━━ AVAILABLE RECORDS

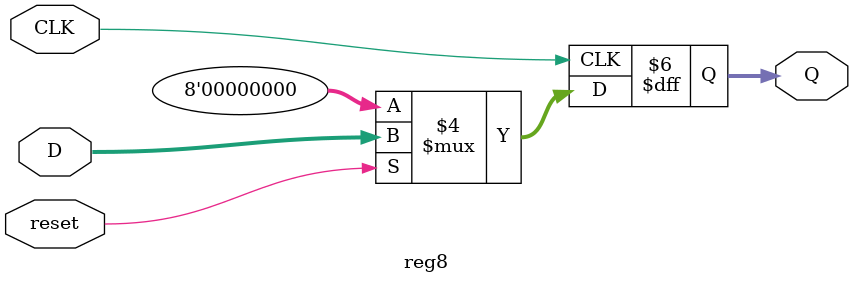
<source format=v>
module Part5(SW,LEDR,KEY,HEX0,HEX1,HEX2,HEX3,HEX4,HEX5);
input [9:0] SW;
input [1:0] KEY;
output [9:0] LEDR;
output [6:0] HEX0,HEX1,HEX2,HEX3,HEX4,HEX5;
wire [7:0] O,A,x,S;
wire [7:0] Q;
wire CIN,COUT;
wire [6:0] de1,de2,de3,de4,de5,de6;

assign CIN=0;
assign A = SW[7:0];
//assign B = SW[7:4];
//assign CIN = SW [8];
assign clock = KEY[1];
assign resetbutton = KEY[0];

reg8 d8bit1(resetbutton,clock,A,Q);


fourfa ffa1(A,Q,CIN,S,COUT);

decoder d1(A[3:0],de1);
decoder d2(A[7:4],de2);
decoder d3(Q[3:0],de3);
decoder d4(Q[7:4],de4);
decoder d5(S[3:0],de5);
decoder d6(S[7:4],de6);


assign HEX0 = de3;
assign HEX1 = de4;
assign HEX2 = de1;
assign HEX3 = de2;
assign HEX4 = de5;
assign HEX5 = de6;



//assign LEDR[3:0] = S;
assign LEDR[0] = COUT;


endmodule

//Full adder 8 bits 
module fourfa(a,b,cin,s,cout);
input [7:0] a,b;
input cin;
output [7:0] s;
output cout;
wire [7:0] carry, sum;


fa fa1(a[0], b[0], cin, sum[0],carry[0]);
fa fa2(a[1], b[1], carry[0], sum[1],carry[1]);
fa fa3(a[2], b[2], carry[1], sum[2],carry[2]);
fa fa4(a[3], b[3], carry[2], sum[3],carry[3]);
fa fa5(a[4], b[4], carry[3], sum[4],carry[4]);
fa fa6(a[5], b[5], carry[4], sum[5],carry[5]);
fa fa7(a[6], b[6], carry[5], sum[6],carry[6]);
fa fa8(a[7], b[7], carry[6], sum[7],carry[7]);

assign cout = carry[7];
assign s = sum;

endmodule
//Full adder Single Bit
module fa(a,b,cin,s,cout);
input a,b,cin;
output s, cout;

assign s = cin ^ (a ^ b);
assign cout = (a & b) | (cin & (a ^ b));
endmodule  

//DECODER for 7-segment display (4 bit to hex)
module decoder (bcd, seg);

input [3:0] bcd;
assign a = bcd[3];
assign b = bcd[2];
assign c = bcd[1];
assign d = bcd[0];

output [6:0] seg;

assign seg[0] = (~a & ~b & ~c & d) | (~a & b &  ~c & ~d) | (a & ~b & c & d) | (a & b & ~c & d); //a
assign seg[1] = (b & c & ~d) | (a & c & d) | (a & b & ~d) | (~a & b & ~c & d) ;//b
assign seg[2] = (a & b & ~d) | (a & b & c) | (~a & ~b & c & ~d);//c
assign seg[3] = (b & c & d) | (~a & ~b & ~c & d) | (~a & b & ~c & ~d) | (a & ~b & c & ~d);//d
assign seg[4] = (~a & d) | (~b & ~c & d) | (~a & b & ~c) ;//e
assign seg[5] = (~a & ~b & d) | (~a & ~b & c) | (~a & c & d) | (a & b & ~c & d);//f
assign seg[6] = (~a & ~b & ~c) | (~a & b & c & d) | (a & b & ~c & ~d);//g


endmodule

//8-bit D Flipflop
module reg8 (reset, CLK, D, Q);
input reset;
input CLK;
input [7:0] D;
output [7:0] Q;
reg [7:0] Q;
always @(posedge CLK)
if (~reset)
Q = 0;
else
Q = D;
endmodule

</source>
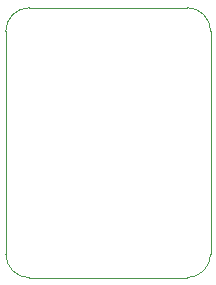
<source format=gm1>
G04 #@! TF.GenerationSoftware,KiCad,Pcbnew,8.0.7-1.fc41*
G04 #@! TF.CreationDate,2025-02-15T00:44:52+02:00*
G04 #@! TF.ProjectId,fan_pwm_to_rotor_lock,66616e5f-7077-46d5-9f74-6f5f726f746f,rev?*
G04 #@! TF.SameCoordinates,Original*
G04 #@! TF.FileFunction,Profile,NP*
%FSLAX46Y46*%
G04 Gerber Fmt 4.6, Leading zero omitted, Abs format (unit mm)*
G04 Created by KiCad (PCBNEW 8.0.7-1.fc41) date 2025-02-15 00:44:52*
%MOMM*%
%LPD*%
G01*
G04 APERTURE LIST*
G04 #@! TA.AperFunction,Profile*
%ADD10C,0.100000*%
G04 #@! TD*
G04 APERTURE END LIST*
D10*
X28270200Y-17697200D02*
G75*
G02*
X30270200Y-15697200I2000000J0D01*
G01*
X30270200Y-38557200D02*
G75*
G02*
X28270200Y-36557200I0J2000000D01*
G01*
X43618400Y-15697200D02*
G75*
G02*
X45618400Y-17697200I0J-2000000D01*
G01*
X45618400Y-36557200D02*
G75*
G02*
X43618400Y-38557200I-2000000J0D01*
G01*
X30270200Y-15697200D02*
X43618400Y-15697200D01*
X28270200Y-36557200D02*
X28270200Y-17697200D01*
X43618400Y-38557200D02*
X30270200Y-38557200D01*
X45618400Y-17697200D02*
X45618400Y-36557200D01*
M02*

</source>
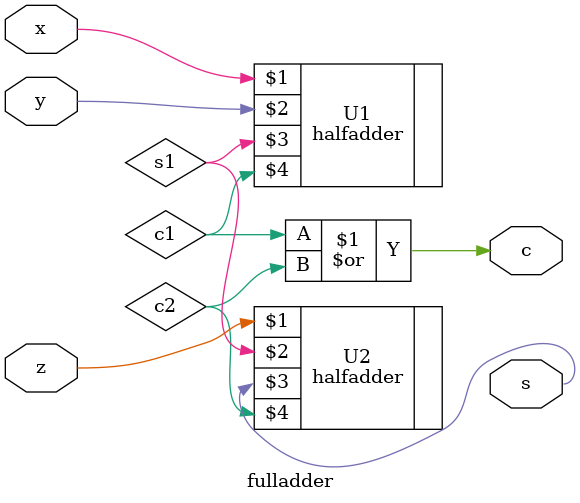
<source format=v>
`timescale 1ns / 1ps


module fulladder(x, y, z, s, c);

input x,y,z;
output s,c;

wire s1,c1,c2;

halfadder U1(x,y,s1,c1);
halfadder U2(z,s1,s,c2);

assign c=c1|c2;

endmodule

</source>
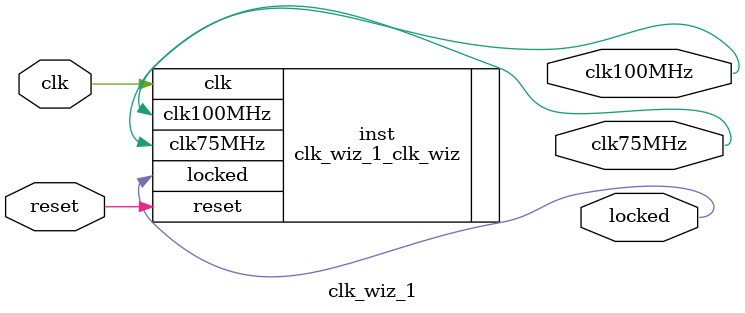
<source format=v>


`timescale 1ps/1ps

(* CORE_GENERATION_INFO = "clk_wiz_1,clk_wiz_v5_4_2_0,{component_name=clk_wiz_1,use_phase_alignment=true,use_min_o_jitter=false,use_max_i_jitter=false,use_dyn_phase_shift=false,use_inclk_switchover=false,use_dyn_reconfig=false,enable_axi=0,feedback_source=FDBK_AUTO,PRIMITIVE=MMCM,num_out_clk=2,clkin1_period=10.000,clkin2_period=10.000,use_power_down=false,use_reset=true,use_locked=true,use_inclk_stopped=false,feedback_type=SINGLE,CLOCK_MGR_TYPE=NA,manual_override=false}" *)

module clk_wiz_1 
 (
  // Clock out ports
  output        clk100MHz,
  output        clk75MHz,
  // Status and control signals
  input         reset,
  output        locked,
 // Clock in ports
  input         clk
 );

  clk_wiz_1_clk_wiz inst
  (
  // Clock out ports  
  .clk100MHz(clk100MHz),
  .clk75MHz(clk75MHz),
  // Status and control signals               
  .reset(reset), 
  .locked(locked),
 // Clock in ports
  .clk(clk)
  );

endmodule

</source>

━━━━

• **PROBLEM REQUIREMENTS**
Could you return all lines from the records that include the word "wire"?

• **REPLY**
wire [7:0] O,A,x,S;
wire [7:0] Q;
wire CIN,COUT;
wire [6:0] de1,de2,de3,de4,de5,de6;
wire [7:0] carry, sum;
wire s1,c1,c2;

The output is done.